Based on end-users, the hospital segment held the largest share of the global brain monitoring market in 2019. Brain monitoring through varied sensors is a complicated procedure that involves costly and sophisticated equipment and instruments that are used mostly in hospitals. Compared to small clinics and other end-users, hospitals often have a much higher inflow of patients. In addition, brain monitoring systems pose a significant burden in terms of healthcare facility maintenance costs; hospitals can bear these costs more than most end-users.
On account of the rising cases of brain injuries, neurological disorders, and other related disorders, North America dominates the wireless brain sensor market. As per the World Health Organization (WHO), the annual incidence of traumatic brain injury is roughly summed up to 558 per 100,000 people in the USA, and it also accounted as the 3rd leading cause of global disability and mortality by 2020. Moreover, the dominating share can be attributed due to the increasing investments in product development. Growing investment in R&D and technological innovation is expected to increase the demand for wireless brain sensors in the area. According to Health Union, LLC., roughly around 1 million Americans are living with Parkinson’s disease, and approximately 60,000 Americans are diagnosed with the disease each year. This has fueled the market demand and promoted the key players to R&D innovative products aimed to fill the gap in the product supply as well as a safer range of product portfolio. In addition, well-established insurance plans and the availability of advanced healthcare facilities are some of the other factors in this area that continue to boost the market.

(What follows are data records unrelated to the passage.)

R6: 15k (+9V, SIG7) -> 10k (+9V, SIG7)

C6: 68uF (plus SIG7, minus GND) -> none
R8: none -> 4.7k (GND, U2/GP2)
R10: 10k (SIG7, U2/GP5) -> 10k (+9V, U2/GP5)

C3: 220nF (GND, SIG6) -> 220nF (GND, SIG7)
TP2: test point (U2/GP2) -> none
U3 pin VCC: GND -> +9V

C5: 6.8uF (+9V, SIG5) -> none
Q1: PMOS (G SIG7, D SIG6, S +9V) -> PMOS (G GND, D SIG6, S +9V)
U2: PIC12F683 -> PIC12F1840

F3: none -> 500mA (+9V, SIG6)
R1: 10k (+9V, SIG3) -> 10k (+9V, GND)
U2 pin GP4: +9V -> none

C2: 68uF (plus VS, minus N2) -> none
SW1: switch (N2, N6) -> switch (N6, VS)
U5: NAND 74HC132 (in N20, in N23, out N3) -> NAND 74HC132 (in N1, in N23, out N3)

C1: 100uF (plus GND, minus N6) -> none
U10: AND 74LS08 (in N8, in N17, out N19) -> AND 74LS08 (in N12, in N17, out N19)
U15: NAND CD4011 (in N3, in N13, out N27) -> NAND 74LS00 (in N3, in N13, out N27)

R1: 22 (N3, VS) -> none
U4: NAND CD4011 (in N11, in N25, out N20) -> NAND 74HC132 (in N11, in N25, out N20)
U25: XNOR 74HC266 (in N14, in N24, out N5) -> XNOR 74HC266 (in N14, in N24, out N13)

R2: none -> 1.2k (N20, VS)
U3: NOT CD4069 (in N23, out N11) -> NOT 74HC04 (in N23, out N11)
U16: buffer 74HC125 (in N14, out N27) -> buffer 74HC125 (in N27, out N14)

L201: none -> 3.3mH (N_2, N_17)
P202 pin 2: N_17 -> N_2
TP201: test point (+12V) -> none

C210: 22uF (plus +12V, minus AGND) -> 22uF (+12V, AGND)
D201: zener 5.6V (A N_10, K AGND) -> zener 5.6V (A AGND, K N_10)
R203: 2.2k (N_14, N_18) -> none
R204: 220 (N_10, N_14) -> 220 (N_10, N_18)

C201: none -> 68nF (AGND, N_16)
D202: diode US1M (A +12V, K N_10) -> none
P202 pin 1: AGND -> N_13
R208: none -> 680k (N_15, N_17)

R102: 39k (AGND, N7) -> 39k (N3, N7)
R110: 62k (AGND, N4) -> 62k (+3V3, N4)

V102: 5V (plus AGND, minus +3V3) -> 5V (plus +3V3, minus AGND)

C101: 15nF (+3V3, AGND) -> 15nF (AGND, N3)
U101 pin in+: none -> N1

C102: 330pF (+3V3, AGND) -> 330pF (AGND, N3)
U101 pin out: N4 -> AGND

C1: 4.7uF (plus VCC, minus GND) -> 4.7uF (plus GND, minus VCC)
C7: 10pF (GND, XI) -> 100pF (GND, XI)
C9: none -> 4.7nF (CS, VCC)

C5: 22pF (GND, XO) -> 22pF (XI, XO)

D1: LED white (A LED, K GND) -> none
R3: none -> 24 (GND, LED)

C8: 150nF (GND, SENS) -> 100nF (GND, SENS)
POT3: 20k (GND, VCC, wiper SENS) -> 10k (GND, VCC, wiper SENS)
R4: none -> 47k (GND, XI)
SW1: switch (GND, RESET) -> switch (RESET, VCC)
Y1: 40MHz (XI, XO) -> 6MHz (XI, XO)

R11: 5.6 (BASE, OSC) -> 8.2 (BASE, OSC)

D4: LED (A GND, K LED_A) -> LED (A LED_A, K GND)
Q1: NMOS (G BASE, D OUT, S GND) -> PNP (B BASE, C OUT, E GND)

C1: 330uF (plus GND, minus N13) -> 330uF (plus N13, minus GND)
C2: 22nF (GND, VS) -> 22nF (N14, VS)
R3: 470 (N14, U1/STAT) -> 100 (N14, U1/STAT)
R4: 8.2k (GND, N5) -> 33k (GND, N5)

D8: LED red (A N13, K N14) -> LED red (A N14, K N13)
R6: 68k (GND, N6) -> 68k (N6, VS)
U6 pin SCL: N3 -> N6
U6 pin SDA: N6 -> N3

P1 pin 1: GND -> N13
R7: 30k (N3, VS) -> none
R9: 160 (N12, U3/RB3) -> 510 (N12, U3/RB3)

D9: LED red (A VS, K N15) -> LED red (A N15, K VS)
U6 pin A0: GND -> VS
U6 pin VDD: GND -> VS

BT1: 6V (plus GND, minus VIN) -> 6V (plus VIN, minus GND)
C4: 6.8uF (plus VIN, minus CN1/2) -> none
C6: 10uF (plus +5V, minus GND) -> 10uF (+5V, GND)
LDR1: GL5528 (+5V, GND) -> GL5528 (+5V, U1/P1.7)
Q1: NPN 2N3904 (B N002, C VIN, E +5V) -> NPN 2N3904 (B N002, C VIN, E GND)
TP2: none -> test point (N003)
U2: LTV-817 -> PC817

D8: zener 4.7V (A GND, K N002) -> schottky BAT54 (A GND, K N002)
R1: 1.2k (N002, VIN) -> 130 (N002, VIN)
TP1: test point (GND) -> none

The growth of the neurology monitoring devices market in Europe can be attributed to the increasing incidence of neurological disorders in the region. According to the European Commission Brain Research division, around 165 million Europeans are living with a brain disorder. Further, It is estimated that 1 in 3 people is expected to suffer from either neurological or psychiatric disorder or both eventually in their lives. Additionally, the growing geriatric population in the region is anticipated to boost the market scope and create opportunity pockets in the region. As per the 2017 World Aging population report by the United Nations, the population aged 60 years or above comprises 23.9% of the population in the United Kingdom and is expected to rise up to 31.5% by 2050. As a result, the prevalence of brain-related disorders like Parkinson’s disease, are also expected to rise. This will increase the demand for brain sensors and monitoring devices in the coming future, which will help the market growth.